Too late in comprehending the deadly purpose of a potential enemy,
Too late in realizing mortal danger,
Too late in preparedness,
Too late in uniting all possible forces for resistance,
and,
Too late in standing with one's friends."

Don't be what Gen MacArthur warned us about,...too late in preparedness.

Friday, June 25, 2010

The Day of the Collapse - What do you buy with a $1000

With my respects to www.nobullshitsurvival.com, I am re-creating a question posed on one of it's threads.

Here is the scenario: You are who are you, with all the survival preps, survival gear and equipment that you really have right at this moment.

It's Friday afternoon and you are coming back from you linear income producing day job. Your pull into the gas station to get fuel and notice a line of cars waiting to fill up. Tempers are blaring, horns are honking, and people seemed pretty stressed out.

You park off to the side and go inside the convenience store part of the gas station where you hear customers in arguments with the clerks. "Whadda you mean you can't take a credit card?", "Sir, my boss said no more credit cards - inflation is so high by tomorrow he'll be losing money on the transaction",....... "How come you won't take a check?", "Sorry sir, my boss said no checks, only cash."...."But your ATM here is broken and won't give out cash." "Hey, that's odd, both the ATM's I checked on my way home from work were not working either."

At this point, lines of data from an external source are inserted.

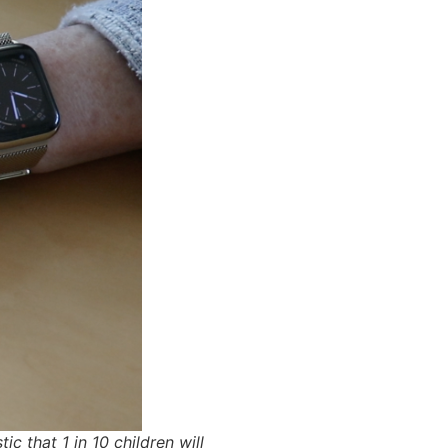
 that 1 in 10 children will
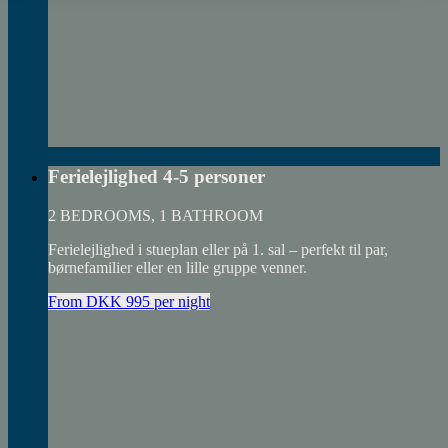
Ferielejlighed 4-5 personer
2 BEDROOMS, 1 BATHROOM
Ferielejlighed i stueplan eller på 1. sal – perfekt til par,
børnefamilier eller en lille gruppe venner.
From DKK 995 per night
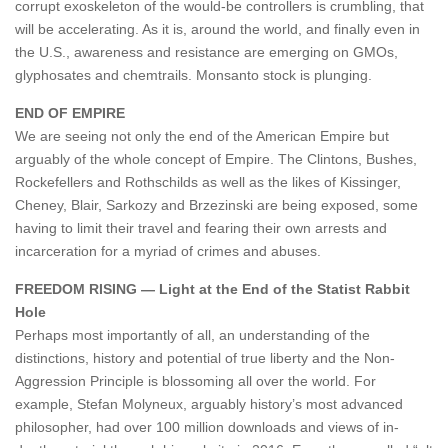
corrupt exoskeleton of the would-be controllers is crumbling, that
will be accelerating. As it is, around the world, and finally even in
the U.S., awareness and resistance are emerging on GMOs,
glyphosates and chemtrails. Monsanto stock is plunging.
END OF EMPIRE
We are seeing not only the end of the American Empire but
arguably of the whole concept of Empire. The Clintons, Bushes,
Rockefellers and Rothschilds as well as the likes of Kissinger,
Cheney, Blair, Sarkozy and Brzezinski are being exposed, some
having to limit their travel and fearing their own arrests and
incarceration for a myriad of crimes and abuses.
FREEDOM RISING — Light at the End of the Statist Rabbit
Hole
Perhaps most importantly of all, an understanding of the
distinctions, history and potential of true liberty and the Non-
Aggression Principle is blossoming all over the world. For
example, Stefan Molyneux, arguably history’s most advanced
philosopher, had over 100 million downloads and views of in-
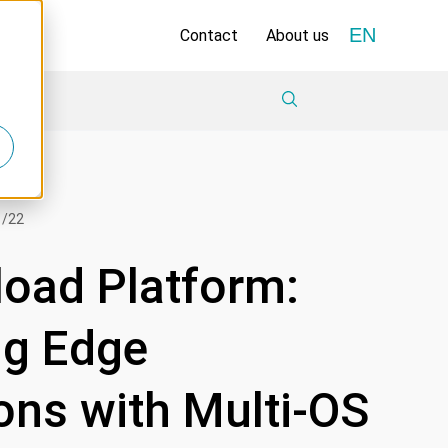
EN
Contact
About us
1/22
load Platform:
ng Edge
ons with Multi-OS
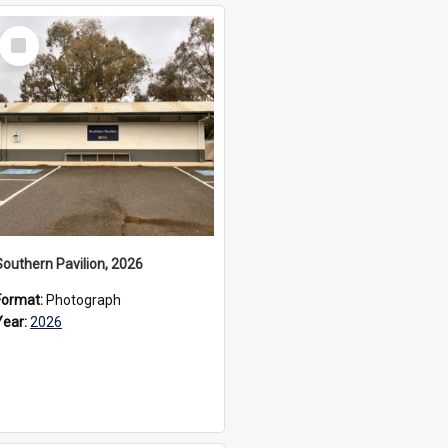
Select
Item
Southern Pavilion, 2026
Format:
Photograph
Year:
2026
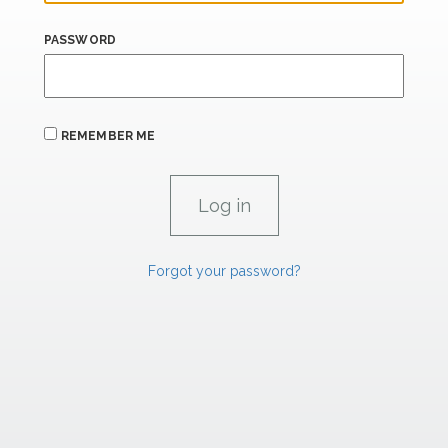
PASSWORD
REMEMBER ME
Forgot your password?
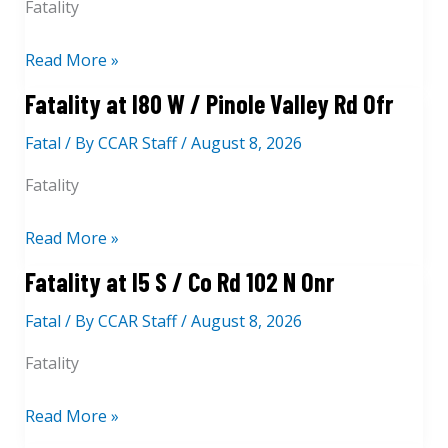
Fatality
F
Read More »
a
Fatality at I80 W / Pinole Valley Rd Ofr
t
Fatal
/ By
CCAR Staff
/
August 8, 2026
a
l
Fatality
i
t
F
Read More »
y
a
Fatality at I5 S / Co Rd 102 N Onr
a
t
t
Fatal
/ By
CCAR Staff
/
August 8, 2026
a
7
l
Fatality
5
i
3
t
F
Read More »
0
y
a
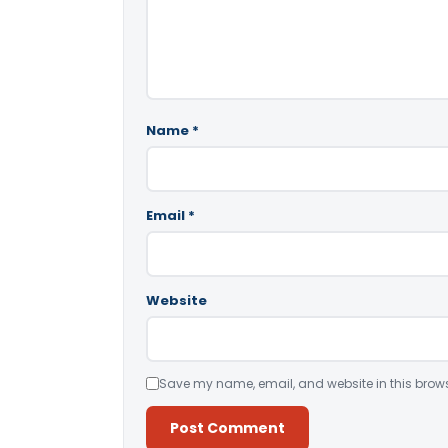
Name
*
Email
*
Website
Save my name, email, and website in this brows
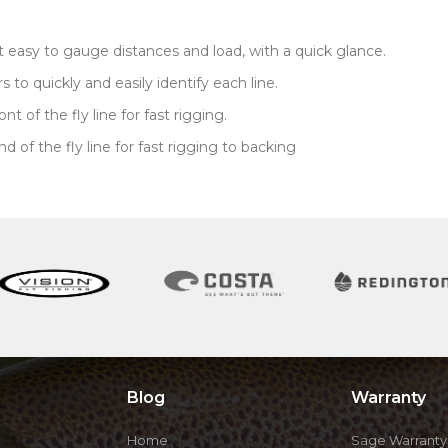
t easy to gauge distances and load, with a quick glance.
to quickly and easily identify each line.
 of the fly line for fast rigging.
of the fly line for fast rigging to backing
Blog
Warranty
Home
Sage Warranty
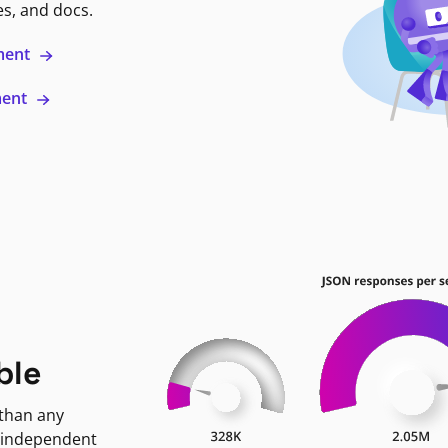
es, and docs.
ment
ment
ble
 than any
 independent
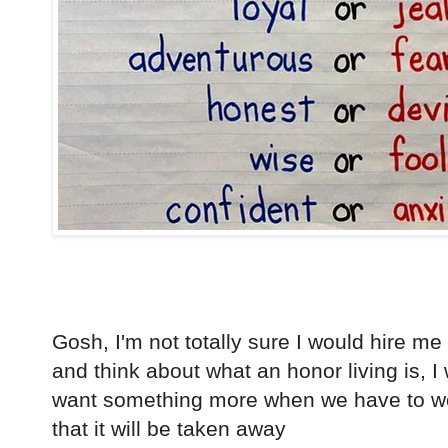
Gosh, I'm not totally sure I would hire me 
and think about what an honor living is, I
want something more when we have to work
that it will be taken away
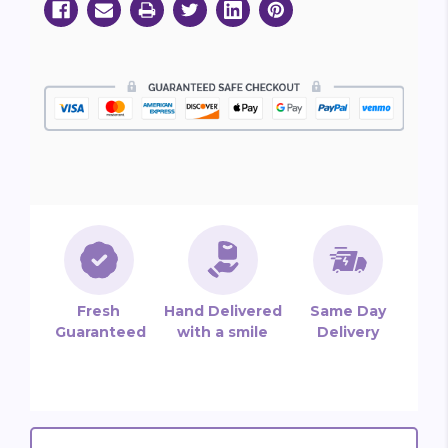
Fresh
Hand Delivered
Same Day
Guaranteed
with a smile
Delivery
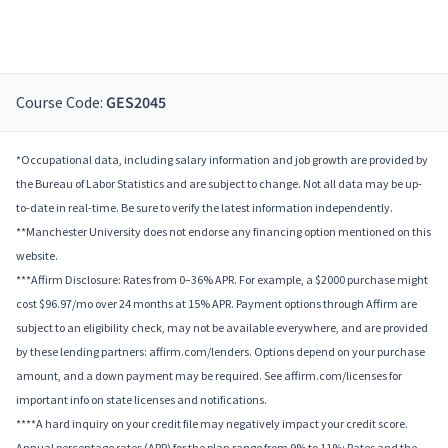
Course Code:
GES2045
*Occupational data, including salary information and job growth are provided by
the Bureau of Labor Statistics and are subject to change. Not all data may be up-
to-date in real-time. Be sure to verify the latest information independently.
**Manchester University does not endorse any financing option mentioned on this
website.
***Affirm Disclosure: Rates from 0–36% APR. For example, a $2000 purchase might
cost $96.97/mo over 24 months at 15% APR. Payment options through Affirm are
subject to an eligibility check, may not be available everywhere, and are provided
by these lending partners: affirm.com/lenders. Options depend on your purchase
amount, and a down payment may be required. See affirm.com/licenses for
important info on state licenses and notifications.
****A hard inquiry on your credit file may negatively impact your credit score.
Annual percentage rates (APR) for the plan range from 9% to 11%; Rates and the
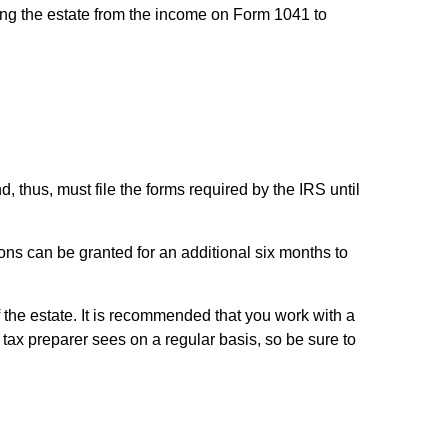
ing the estate from the income on Form 1041 to
, thus, must file the forms required by the IRS until
ons can be granted for an additional six months to
f the estate. It is recommended that you work with a
tax preparer sees on a regular basis, so be sure to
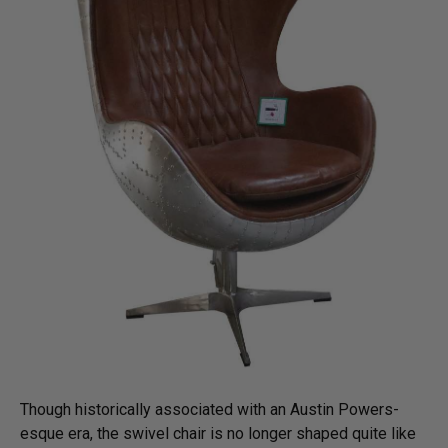
Though historically associated with an Austin Powers-
esque era, the swivel chair is no longer shaped quite like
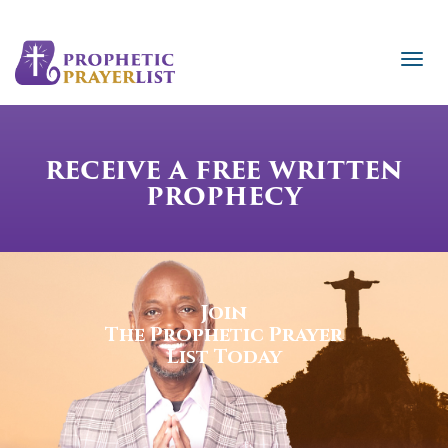
RECEIVE A FREE WRITTEN
PROPHECY
Join
The Prophetic Prayer
List Today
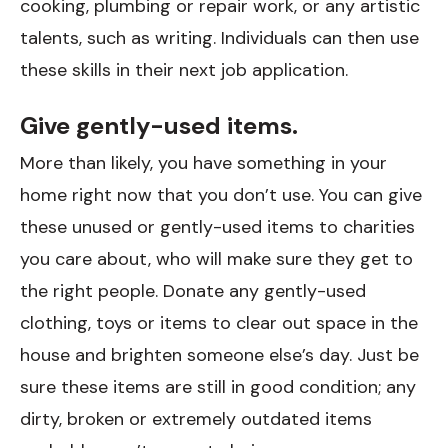
cooking, plumbing or repair work, or any artistic
talents, such as writing. Individuals can then use
these skills in their next job application.
Give gently-used items.
More than likely, you have something in your
home right now that you don’t use. You can give
these unused or gently-used items to charities
you care about, who will make sure they get to
the right people. Donate any gently-used
clothing, toys or items to clear out space in the
house and brighten someone else’s day. Just be
sure these items are still in good condition; any
dirty, broken or extremely outdated items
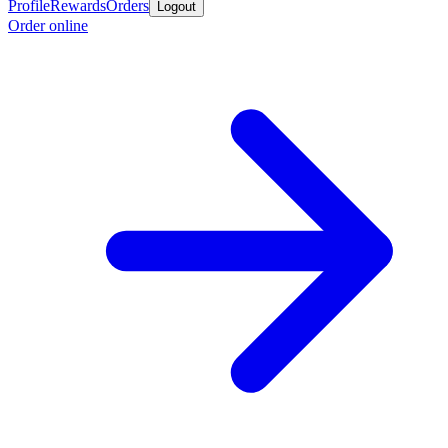
Profile
Rewards
Orders
Logout
Order online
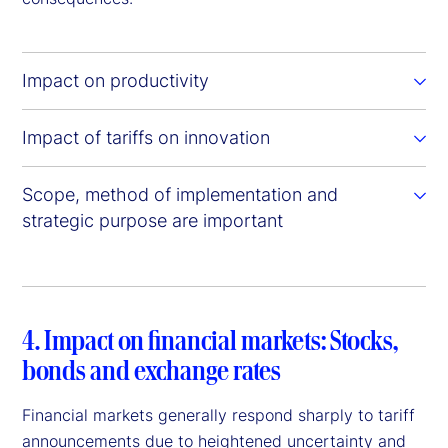
Impact on productivity
Impact of tariffs on innovation
Scope, method of implementation and
strategic purpose are important
4. Impact on financial markets: Stocks,
bonds and exchange rates
Financial markets generally respond sharply to tariff
announcements due to heightened uncertainty and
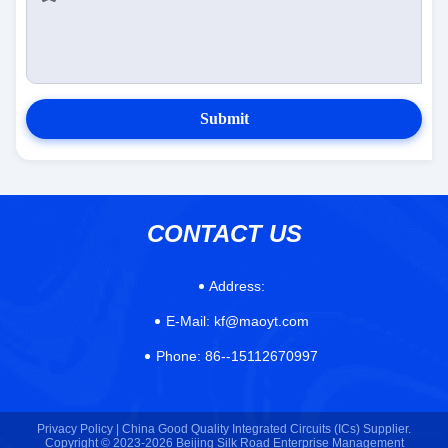
Submit
CONTACT US
Address:
E-Mail:
kf@maoyt.com
Phone:
86--15112670997
Privacy Policy |
China Good Quality Integrated Circuits (ICs) Supplier.
Copyright © 2023-2026 Beijing Silk Road Enterprise Management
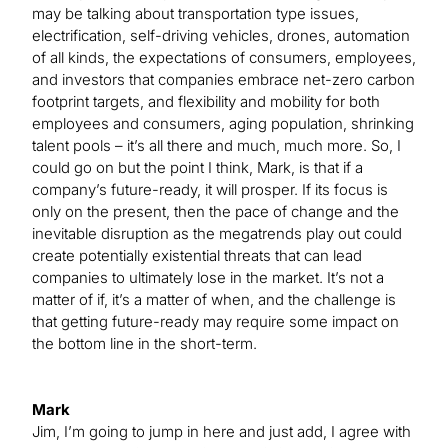
may be talking about transportation type issues,
electrification, self-driving vehicles, drones, automation
of all kinds, the expectations of consumers, employees,
and investors that companies embrace net-zero carbon
footprint targets, and flexibility and mobility for both
employees and consumers, aging population, shrinking
talent pools – it’s all there and much, much more. So, I
could go on but the point I think, Mark, is that if a
company’s future-ready, it will prosper. If its focus is
only on the present, then the pace of change and the
inevitable disruption as the megatrends play out could
create potentially existential threats that can lead
companies to ultimately lose in the market. It’s not a
matter of if, it’s a matter of when, and the challenge is
that getting future-ready may require some impact on
the bottom line in the short-term.
Mark
Jim, I’m going to jump in here and just add, I agree with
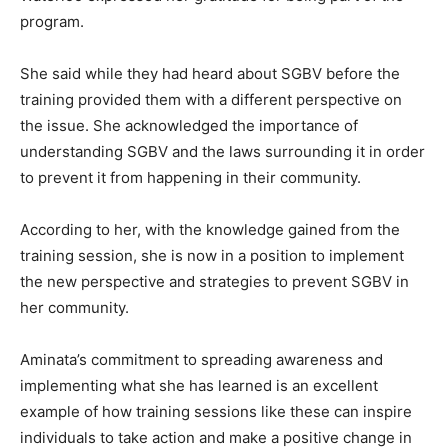
program.
She said while they had heard about SGBV before the
training provided them with a different perspective on
the issue. She acknowledged the importance of
understanding SGBV and the laws surrounding it in order
to prevent it from happening in their community.
According to her, with the knowledge gained from the
training session, she is now in a position to implement
the new perspective and strategies to prevent SGBV in
her community.
Aminata’s commitment to spreading awareness and
implementing what she has learned is an excellent
example of how training sessions like these can inspire
individuals to take action and make a positive change in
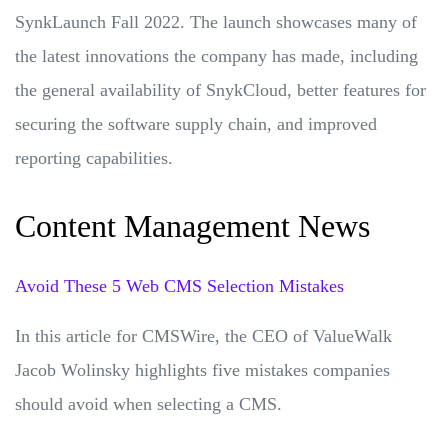
SynkLaunch Fall 2022. The launch showcases many of
the latest innovations the company has made, including
the general availability of SnykCloud, better features for
securing the software supply chain, and improved
reporting capabilities.
Content Management News
Avoid These 5 Web CMS Selection Mistakes
In this article for CMSWire, the CEO of ValueWalk
Jacob Wolinsky highlights five mistakes companies
should avoid when selecting a CMS.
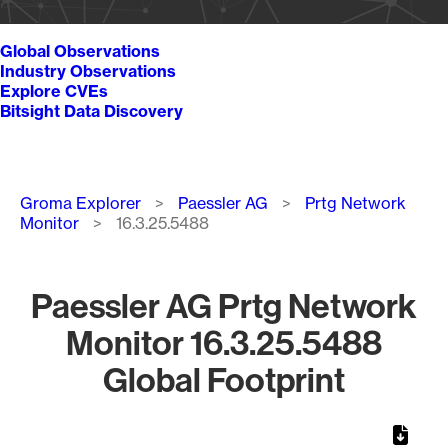
Global Observations
Industry Observations
Explore CVEs
Bitsight Data Discovery
Breadcrumb
Groma Explorer
Paessler AG
Prtg Network
Monitor
16.3.25.5488
Paessler AG Prtg Network
Monitor 16.3.25.5488
Global Footprint
Chart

You get spooked and head home, on the way the radio states that that the Federal Government ordered banks not to open on Monday, and when they do open, people will be limited to a $200 withdrawal per week, until runaway inflation can be curbed.

You are now thinking, this is it. This is what I have prepared for, hoping it will not happen, but being prudent enough to prepare. Your neighbor is waiting for you as you pull into your drive way. He knows that you are one of those "Survival Preppers." You tell him that you think that it will only be a short amount of time until cash loses it's value and/or commodities will become scare. Your neighbor tells you that he has $1000 in cash and wants your suggestions on what he should buy. He pulls out a notebook and pencil,.....what do you tell him to buy with that $1000?

UrbanSurvivalSkills.com will be giving away a piece of survival kit, haven't decided yet, but it will be either a Camel-Bak H2O Bag or a Maxpedition Pack to the $1000 purchase list we like the best. Send an e-mail, with your version of the $1000 shopping list you would recommend to your neighbor, to me at urbanman@urbansurvivalskills.com
. Put your list in the text body of the e-mail and not as an attachment. You can also post your list as a comment under this post. Closing date for lists is midnight, Central Time, 30 June 2010. I'll post the winner, on this site, on 4 July 2010.

This is what I would tell my neighbor to buy with the $1000:

Fill up your vehicle and all empty fuel cans you have. Cost $80

Buy 200 lbs of wheat bran ($40) at the local Animal Feed Store and pick up two 50ml bottles of injectible Penicillin ($40); and, needles/syringes ($20);

100 lbs of rice ($125?); 100 lbs of pinto beans ($150?); Salt, Bullion Cubes, Garlic ($60);

more vegetable Seeds - Squash, Beans, Onions, Corn, Beets, Egg Plants, Cucumber ($80);

Bottled, water, preferably in the cheaper one gallon bottles ($40);

Clothing - jeans, socks, shirts ($100); hand tools - shovel and ax ($30);

flashlights, lanterns, re-charger and batteries ($100);

Duct tape, Alcohol, gauze pads, bandages, aspirin, bar soap and butane lighters ($100);

then probably $35 worth of Macaroni and Cheese:} Seriously, you can sometimes buy 5 boxes of Mac and Cheese for $1 - $35 would buy 175 boxes.

My reasoning is that my neighbor, for better or worse, will most likely become part of my survival group. With maybe one or two days left of "out in the open procurement", I want him to primarily procure some non-durable items, such as foods, so he won't become a burden on my Survival Stocks. If I need to I can outfit him with a rifle and ammunition, and even train him, if need be, to be asset for our security and defense.